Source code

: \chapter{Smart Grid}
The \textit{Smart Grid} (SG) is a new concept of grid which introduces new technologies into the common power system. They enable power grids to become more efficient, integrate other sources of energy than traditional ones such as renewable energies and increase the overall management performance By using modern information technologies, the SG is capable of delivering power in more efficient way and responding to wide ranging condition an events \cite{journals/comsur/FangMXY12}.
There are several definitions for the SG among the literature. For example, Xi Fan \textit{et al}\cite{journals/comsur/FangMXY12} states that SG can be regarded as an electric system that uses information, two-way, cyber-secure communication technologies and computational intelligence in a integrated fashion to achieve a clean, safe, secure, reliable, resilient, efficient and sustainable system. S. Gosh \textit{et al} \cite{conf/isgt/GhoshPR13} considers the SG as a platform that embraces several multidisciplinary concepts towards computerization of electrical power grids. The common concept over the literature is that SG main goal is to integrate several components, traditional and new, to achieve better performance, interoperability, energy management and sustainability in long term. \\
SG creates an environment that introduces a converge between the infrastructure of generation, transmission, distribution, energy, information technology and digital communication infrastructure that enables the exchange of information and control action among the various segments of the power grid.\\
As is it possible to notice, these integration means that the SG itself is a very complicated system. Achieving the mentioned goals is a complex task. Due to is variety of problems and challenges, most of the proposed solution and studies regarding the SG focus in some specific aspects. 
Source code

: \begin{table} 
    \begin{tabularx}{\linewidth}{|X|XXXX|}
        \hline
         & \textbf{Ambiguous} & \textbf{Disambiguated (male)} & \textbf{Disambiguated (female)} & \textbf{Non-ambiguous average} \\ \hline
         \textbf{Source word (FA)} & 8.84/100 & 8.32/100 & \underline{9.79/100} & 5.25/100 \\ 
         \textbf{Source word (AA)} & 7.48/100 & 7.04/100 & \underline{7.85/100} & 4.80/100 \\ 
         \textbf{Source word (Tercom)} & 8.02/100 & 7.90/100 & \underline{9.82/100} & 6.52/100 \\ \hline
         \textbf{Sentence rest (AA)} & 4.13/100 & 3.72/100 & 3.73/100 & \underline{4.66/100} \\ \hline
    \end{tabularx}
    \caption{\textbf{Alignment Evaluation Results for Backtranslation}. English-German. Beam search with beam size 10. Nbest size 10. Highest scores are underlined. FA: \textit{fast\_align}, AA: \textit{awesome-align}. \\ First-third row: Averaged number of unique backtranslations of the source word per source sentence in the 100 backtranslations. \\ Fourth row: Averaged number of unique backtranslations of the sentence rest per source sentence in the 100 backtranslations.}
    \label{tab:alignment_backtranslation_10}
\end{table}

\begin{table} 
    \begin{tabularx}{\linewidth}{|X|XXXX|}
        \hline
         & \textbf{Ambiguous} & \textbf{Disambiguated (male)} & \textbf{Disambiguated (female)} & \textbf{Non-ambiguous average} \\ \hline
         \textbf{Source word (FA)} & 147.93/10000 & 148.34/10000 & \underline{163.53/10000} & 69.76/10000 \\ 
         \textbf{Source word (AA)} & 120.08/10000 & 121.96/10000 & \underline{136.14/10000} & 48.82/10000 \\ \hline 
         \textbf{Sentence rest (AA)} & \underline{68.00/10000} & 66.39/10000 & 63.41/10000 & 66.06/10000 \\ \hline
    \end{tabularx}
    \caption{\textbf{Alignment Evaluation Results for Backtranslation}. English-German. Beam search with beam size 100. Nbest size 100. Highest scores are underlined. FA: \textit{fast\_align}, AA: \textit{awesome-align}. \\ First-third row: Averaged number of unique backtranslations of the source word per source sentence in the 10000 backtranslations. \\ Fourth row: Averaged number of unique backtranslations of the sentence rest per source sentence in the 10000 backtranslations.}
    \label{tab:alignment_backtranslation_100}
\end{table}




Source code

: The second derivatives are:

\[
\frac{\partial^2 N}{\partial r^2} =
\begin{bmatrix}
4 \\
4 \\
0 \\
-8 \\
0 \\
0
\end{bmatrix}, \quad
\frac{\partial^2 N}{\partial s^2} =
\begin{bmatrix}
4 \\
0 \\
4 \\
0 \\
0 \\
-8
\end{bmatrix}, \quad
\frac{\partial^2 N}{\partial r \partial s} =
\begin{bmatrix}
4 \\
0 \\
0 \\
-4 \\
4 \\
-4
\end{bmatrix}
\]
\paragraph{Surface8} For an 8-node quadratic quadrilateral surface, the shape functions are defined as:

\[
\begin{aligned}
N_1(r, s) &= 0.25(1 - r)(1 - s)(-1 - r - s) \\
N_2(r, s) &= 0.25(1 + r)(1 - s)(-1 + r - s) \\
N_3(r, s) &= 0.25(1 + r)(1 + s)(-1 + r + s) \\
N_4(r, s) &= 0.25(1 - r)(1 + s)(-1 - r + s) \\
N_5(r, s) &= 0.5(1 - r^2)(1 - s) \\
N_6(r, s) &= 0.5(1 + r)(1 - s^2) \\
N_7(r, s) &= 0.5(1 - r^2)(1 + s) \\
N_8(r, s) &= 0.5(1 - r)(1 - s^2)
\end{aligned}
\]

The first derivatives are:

## INSTRUCTION
The data above should be reproduced in full and exactly.

## ANSWER TO THE PROBLEM
Source code

: \chapter{Smart Grid}
The \textit{Smart Grid} (SG) is a new concept of grid which introduces new technologies into the common power system. They enable power grids to become more efficient, integrate other sources of energy than traditional ones such as renewable energies and increase the overall management performance By using modern information technologies, the SG is capable of delivering power in more efficient way and responding to wide ranging condition an events \cite{journals/comsur/FangMXY12}.
There are several definitions for the SG among the literature. For example, Xi Fan \textit{et al}\cite{journals/comsur/FangMXY12} states that SG can be regarded as an electric system that uses information, two-way, cyber-secure communication technologies and computational intelligence in a integrated fashion to achieve a clean, safe, secure, reliable, resilient, efficient and sustainable system. S. Gosh \textit{et al} \cite{conf/isgt/GhoshPR13} considers the SG as a platform that embraces several multidisciplinary concepts towards computerization of electrical power grids. The common concept over the literature is that SG main goal is to integrate several components, traditional and new, to achieve better performance, interoperability, energy management and sustainability in long term. \\
SG creates an environment that introduces a converge between the infrastructure of generation, transmission, distribution, energy, information technology and digital communication infrastructure that enables the exchange of information and control action among the various segments of the power grid.\\
As is it possible to notice, these integration means that the SG itself is a very complicated system. Achieving the mentioned goals is a complex task. Due to is variety of problems and challenges, most of the proposed solution and studies regarding the SG focus in some specific aspects. 
Source code

: \begin{table} 
    \begin{tabularx}{\linewidth}{|X|XXXX|}
        \hline
         & \textbf{Ambiguous} & \textbf{Disambiguated (male)} & \textbf{Disambiguated (female)} & \textbf{Non-ambiguous average} \\ \hline
         \textbf{Source word (FA)} & 8.84/100 & 8.32/100 & \underline{9.79/100} & 5.25/100 \\ 
         \textbf{Source word (AA)} & 7.48/100 & 7.04/100 & \underline{7.85/100} & 4.80/100 \\ 
         \textbf{Source word (Tercom)} & 8.02/100 & 7.90/100 & \underline{9.82/100} & 6.52/100 \\ \hline
         \textbf{Sentence rest (AA)} & 4.13/100 & 3.72/100 & 3.73/100 & \underline{4.66/100} \\ \hline
    \end{tabularx}
    \caption{\textbf{Alignment Evaluation Results for Backtranslation}. English-German. Beam search with beam size 10. Nbest size 10. Highest scores are underlined. FA: \textit{fast\_align}, AA: \textit{awesome-align}. \\ First-third row: Averaged number of unique backtranslations of the source word per source sentence in the 100 backtranslations. \\ Fourth row: Averaged number of unique backtranslations of the sentence rest per source sentence in the 100 backtranslations.}
    \label{tab:alignment_backtranslation_10}
\end{table}

\begin{table} 
    \begin{tabularx}{\linewidth}{|X|XXXX|}
        \hline
         & \textbf{Ambiguous} & \textbf{Disambiguated (male)} & \textbf{Disambiguated (female)} & \textbf{Non-ambiguous average} \\ \hline
         \textbf{Source word (FA)} & 147.93/10000 & 148.34/10000 & \underline{163.53/10000} & 69.76/10000 \\ 
         \textbf{Source word (AA)} & 120.08/10000 & 121.96/10000 & \underline{136.14/10000} & 48.82/10000 \\ \hline 
         \textbf{Sentence rest (AA)} & \underline{68.00/10000} & 66.39/10000 & 63.41/10000 & 66.06/10000 \\ \hline
    \end{tabularx}
    \caption{\textbf{Alignment Evaluation Results for Backtranslation}. English-German. Beam search with beam size 100. Nbest size 100. Highest scores are underlined. FA: \textit{fast\_align}, AA: \textit{awesome-align}. \\ First-third row: Averaged number of unique backtranslations of the source word per source sentence in the 10000 backtranslations. \\ Fourth row: Averaged number of unique backtranslations of the sentence rest per source sentence in the 10000 backtranslations.}
    \label{tab:alignment_backtranslation_100}
\end{table}




Source code

: The second derivatives are:

\[
\frac{\partial^2 N}{\partial r^2} =
\begin{bmatrix}
4 \\
4 \\
0 \\
-8 \\
0 \\
0
\end{bmatrix}, \quad
\frac{\partial^2 N}{\partial s^2} =
\begin{bmatrix}
4 \\
0 \\
4 \\
0 \\
0 \\
-8
\end{bmatrix}, \quad
\frac{\partial^2 N}{\partial r \partial s} =
\begin{bmatrix}
4 \\
0 \\
0 \\
-4 \\
4 \\
-4
\end{bmatrix}
\]
\paragraph{Surface8} For an 8-node quadratic quadrilateral surface, the shape functions are defined as:

\[
\begin{aligned}
N_1(r, s) &= 0.25(1 - r)(1 - s)(-1 - r - s) \\
N_2(r, s) &= 0.25(1 + r)(1 - s)(-1 + r - s) \\
N_3(r, s) &= 0.25(1 + r)(1 + s)(-1 + r + s) \\
N_4(r, s) &= 0.25(1 - r)(1 + s)(-1 - r + s) \\
N_5(r, s) &= 0.5(1 - r^2)(1 - s) \\
N_6(r, s) &= 0.5(1 + r)(1 - s^2) \\
N_7(r, s) &= 0.5(1 - r^2)(1 + s) \\
N_8(r, s) &= 0.5(1 - r)(1 - s^2)
\end{aligned}
\]

The first derivatives are:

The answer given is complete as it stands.